## What you are asked to do
In your answer, print every record exactly as it is written.
** Opening Provided records block **
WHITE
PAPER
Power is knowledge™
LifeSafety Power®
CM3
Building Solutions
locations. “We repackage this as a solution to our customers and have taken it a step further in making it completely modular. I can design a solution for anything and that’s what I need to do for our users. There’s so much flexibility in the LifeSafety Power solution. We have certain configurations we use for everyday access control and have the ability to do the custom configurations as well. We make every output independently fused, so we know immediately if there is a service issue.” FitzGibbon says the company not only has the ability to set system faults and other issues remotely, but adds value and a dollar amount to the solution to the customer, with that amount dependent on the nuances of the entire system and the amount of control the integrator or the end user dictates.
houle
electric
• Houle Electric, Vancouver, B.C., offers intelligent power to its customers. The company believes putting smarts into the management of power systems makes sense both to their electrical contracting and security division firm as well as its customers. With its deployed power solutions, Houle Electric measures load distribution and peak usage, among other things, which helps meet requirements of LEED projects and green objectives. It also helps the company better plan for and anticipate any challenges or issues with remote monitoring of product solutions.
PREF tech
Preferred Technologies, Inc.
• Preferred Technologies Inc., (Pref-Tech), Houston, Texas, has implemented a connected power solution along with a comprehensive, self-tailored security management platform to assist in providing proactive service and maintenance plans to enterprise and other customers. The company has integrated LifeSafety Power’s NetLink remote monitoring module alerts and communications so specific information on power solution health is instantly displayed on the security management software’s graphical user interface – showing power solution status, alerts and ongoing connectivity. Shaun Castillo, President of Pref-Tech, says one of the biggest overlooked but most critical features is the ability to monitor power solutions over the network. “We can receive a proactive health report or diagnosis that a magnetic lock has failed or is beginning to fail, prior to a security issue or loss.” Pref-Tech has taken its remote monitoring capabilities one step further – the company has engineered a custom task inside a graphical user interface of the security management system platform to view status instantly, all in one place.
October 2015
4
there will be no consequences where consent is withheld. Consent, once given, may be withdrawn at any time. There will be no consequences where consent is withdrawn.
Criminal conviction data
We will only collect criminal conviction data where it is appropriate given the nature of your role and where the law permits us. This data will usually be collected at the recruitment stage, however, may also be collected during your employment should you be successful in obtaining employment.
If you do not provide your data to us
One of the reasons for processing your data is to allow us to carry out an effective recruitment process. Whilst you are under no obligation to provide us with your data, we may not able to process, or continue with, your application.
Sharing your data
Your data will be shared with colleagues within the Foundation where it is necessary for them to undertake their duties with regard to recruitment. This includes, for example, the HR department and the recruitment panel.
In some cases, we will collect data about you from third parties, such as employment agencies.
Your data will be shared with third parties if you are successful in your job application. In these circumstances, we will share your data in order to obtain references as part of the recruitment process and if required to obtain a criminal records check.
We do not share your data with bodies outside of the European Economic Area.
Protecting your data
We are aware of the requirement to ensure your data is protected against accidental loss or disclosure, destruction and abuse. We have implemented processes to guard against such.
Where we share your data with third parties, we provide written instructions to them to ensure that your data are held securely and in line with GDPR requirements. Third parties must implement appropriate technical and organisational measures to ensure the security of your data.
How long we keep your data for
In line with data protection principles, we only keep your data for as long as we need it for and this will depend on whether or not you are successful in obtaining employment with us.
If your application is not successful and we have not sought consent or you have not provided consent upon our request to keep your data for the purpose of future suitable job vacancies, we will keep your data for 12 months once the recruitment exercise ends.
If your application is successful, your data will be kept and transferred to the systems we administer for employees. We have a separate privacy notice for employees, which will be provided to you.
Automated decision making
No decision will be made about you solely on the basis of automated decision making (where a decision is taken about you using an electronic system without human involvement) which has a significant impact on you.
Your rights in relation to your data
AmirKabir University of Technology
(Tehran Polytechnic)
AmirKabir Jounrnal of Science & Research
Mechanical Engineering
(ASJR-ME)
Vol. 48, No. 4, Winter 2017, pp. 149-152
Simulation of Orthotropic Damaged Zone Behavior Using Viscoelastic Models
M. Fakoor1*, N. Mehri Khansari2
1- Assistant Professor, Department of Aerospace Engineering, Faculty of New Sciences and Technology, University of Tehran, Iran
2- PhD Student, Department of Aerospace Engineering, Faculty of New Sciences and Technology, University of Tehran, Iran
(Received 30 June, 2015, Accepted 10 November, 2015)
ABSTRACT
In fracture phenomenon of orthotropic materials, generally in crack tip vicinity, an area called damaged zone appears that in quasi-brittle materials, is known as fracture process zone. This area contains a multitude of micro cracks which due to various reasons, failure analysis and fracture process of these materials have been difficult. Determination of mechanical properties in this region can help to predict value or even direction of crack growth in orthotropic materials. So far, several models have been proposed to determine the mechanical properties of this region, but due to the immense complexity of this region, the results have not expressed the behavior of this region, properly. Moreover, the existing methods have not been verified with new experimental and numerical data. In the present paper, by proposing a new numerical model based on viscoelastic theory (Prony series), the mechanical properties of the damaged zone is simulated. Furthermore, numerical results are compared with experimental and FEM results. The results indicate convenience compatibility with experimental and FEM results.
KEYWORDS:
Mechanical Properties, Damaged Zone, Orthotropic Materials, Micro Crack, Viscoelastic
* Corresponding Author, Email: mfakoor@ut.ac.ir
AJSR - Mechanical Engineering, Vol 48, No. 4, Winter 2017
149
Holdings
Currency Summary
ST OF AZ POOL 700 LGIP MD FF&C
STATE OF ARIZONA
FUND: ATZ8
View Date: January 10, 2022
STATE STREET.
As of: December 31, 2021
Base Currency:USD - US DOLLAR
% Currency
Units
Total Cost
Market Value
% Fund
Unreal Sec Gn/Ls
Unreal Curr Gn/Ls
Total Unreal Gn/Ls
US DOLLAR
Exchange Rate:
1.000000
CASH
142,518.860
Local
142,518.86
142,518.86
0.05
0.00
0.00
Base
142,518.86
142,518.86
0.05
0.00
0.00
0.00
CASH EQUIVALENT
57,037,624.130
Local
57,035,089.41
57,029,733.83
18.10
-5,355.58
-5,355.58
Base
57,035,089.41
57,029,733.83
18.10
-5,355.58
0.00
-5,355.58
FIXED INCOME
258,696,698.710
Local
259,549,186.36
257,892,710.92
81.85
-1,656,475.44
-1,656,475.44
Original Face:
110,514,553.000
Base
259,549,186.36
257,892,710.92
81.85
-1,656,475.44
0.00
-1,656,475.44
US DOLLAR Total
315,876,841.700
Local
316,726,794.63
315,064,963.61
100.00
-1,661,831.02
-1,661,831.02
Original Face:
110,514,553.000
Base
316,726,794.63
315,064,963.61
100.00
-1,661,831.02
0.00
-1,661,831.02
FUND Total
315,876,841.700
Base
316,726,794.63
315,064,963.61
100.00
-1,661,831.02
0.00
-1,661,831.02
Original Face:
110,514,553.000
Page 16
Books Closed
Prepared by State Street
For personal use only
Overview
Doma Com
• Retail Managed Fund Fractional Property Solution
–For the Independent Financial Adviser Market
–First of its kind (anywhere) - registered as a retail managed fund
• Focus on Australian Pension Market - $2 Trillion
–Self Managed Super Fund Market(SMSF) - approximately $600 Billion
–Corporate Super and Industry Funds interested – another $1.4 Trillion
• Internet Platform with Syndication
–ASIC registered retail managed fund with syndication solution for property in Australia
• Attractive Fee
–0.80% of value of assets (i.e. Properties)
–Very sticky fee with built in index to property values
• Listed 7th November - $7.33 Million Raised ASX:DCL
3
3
** Closing Provided records block **
## Answer for this exercise
WHITE
PAPER
Power is knowledge™
LifeSafety Power®
CM3
Building Solutions
locations. “We repackage this as a solution to our customers and have taken it a step further in making it completely modular. I can design a solution for anything and that’s what I need to do for our users. There’s so much flexibility in the LifeSafety Power solution. We have certain configurations we use for everyday access control and have the ability to do the custom configurations as well. We make every output independently fused, so we know immediately if there is a service issue.” FitzGibbon says the company not only has the ability to set system faults and other issues remotely, but adds value and a dollar amount to the solution to the customer, with that amount dependent on the nuances of the entire system and the amount of control the integrator or the end user dictates.
houle
electric
• Houle Electric, Vancouver, B.C., offers intelligent power to its customers. The company believes putting smarts into the management of power systems makes sense both to their electrical contracting and security division firm as well as its customers. With its deployed power solutions, Houle Electric measures load distribution and peak usage, among other things, which helps meet requirements of LEED projects and green objectives. It also helps the company better plan for and anticipate any challenges or issues with remote monitoring of product solutions.
PREF tech
Preferred Technologies, Inc.
• Preferred Technologies Inc., (Pref-Tech), Houston, Texas, has implemented a connected power solution along with a comprehensive, self-tailored security management platform to assist in providing proactive service and maintenance plans to enterprise and other customers. The company has integrated LifeSafety Power’s NetLink remote monitoring module alerts and communications so specific information on power solution health is instantly displayed on the security management software’s graphical user interface – showing power solution status, alerts and ongoing connectivity. Shaun Castillo, President of Pref-Tech, says one of the biggest overlooked but most critical features is the ability to monitor power solutions over the network. “We can receive a proactive health report or diagnosis that a magnetic lock has failed or is beginning to fail, prior to a security issue or loss.” Pref-Tech has taken its remote monitoring capabilities one step further – the company has engineered a custom task inside a graphical user interface of the security management system platform to view status instantly, all in one place.
October 2015
4
there will be no consequences where consent is withheld. Consent, once given, may be withdrawn at any time. There will be no consequences where consent is withdrawn.
Criminal conviction data
We will only collect criminal conviction data where it is appropriate given the nature of your role and where the law permits us. This data will usually be collected at the recruitment stage, however, may also be collected during your employment should you be successful in obtaining employment.
If you do not provide your data to us
One of the reasons for processing your data is to allow us to carry out an effective recruitment process. Whilst you are under no obligation to provide us with your data, we may not able to process, or continue with, your application.
Sharing your data
Your data will be shared with colleagues within the Foundation where it is necessary for them to undertake their duties with regard to recruitment. This includes, for example, the HR department and the recruitment panel.
In some cases, we will collect data about you from third parties, such as employment agencies.
Your data will be shared with third parties if you are successful in your job application. In these circumstances, we will share your data in order to obtain references as part of the recruitment process and if required to obtain a criminal records check.
We do not share your data with bodies outside of the European Economic Area.
Protecting your data
We are aware of the requirement to ensure your data is protected against accidental loss or disclosure, destruction and abuse. We have implemented processes to guard against such.
Where we share your data with third parties, we provide written instructions to them to ensure that your data are held securely and in line with GDPR requirements. Third parties must implement appropriate technical and organisational measures to ensure the security of your data.
How long we keep your data for
In line with data protection principles, we only keep your data for as long as we need it for and this will depend on whether or not you are successful in obtaining employment with us.
If your application is not successful and we have not sought consent or you have not provided consent upon our request to keep your data for the purpose of future suitable job vacancies, we will keep your data for 12 months once the recruitment exercise ends.
If your application is successful, your data will be kept and transferred to the systems we administer for employees. We have a separate privacy notice for employees, which will be provided to you.
Automated decision making
No decision will be made about you solely on the basis of automated decision making (where a decision is taken about you using an electronic system without human involvement) which has a significant impact on you.
Your rights in relation to your data
AmirKabir University of Technology
(Tehran Polytechnic)
AmirKabir Jounrnal of Science & Research
Mechanical Engineering
(ASJR-ME)
Vol. 48, No. 4, Winter 2017, pp. 149-152
Simulation of Orthotropic Damaged Zone Behavior Using Viscoelastic Models
M. Fakoor1*, N. Mehri Khansari2
1- Assistant Professor, Department of Aerospace Engineering, Faculty of New Sciences and Technology, University of Tehran, Iran
2- PhD Student, Department of Aerospace Engineering, Faculty of New Sciences and Technology, University of Tehran, Iran
(Received 30 June, 2015, Accepted 10 November, 2015)
ABSTRACT
In fracture phenomenon of orthotropic materials, generally in crack tip vicinity, an area called damaged zone appears that in quasi-brittle materials, is known as fracture process zone. This area contains a multitude of micro cracks which due to various reasons, failure analysis and fracture process of these materials have been difficult. Determination of mechanical properties in this region can help to predict value or even direction of crack growth in orthotropic materials. So far, several models have been proposed to determine the mechanical properties of this region, but due to the immense complexity of this region, the results have not expressed the behavior of this region, properly. Moreover, the existing methods have not been verified with new experimental and numerical data. In the present paper, by proposing a new numerical model based on viscoelastic theory (Prony series), the mechanical properties of the damaged zone is simulated. Furthermore, numerical results are compared with experimental and FEM results. The results indicate convenience compatibility with experimental and FEM results.
KEYWORDS:
Mechanical Properties, Damaged Zone, Orthotropic Materials, Micro Crack, Viscoelastic
* Corresponding Author, Email: mfakoor@ut.ac.ir
AJSR - Mechanical Engineering, Vol 48, No. 4, Winter 2017
149
Holdings
Currency Summary
ST OF AZ POOL 700 LGIP MD FF&C
STATE OF ARIZONA
FUND: ATZ8
View Date: January 10, 2022
STATE STREET.
As of: December 31, 2021
Base Currency:USD - US DOLLAR
% Currency
Units
Total Cost
Market Value
% Fund
Unreal Sec Gn/Ls
Unreal Curr Gn/Ls
Total Unreal Gn/Ls
US DOLLAR
Exchange Rate:
1.000000
CASH
142,518.860
Local
142,518.86
142,518.86
0.05
0.00
0.00
Base
142,518.86
142,518.86
0.05
0.00
0.00
0.00
CASH EQUIVALENT
57,037,624.130
Local
57,035,089.41
57,029,733.83
18.10
-5,355.58
-5,355.58
Base
57,035,089.41
57,029,733.83
18.10
-5,355.58
0.00
-5,355.58
FIXED INCOME
258,696,698.710
Local
259,549,186.36
257,892,710.92
81.85
-1,656,475.44
-1,656,475.44
Original Face:
110,514,553.000
Base
259,549,186.36
257,892,710.92
81.85
-1,656,475.44
0.00
-1,656,475.44
US DOLLAR Total
315,876,841.700
Local
316,726,794.63
315,064,963.61
100.00
-1,661,831.02
-1,661,831.02
Original Face:
110,514,553.000
Base
316,726,794.63
315,064,963.61
100.00
-1,661,831.02
0.00
-1,661,831.02
FUND Total
315,876,841.700
Base
316,726,794.63
315,064,963.61
100.00
-1,661,831.02
0.00
-1,661,831.02
Original Face:
110,514,553.000
Page 16
Books Closed
Prepared by State Street
For personal use only
Overview
Doma Com
• Retail Managed Fund Fractional Property Solution
–For the Independent Financial Adviser Market
–First of its kind (anywhere) - registered as a retail managed fund
• Focus on Australian Pension Market - $2 Trillion
–Self Managed Super Fund Market(SMSF) - approximately $600 Billion
–Corporate Super and Industry Funds interested – another $1.4 Trillion
• Internet Platform with Syndication
–ASIC registered retail managed fund with syndication solution for property in Australia
• Attractive Fee
–0.80% of value of assets (i.e. Properties)
–Very sticky fee with built in index to property values
• Listed 7th November - $7.33 Million Raised ASX:DCL
3
3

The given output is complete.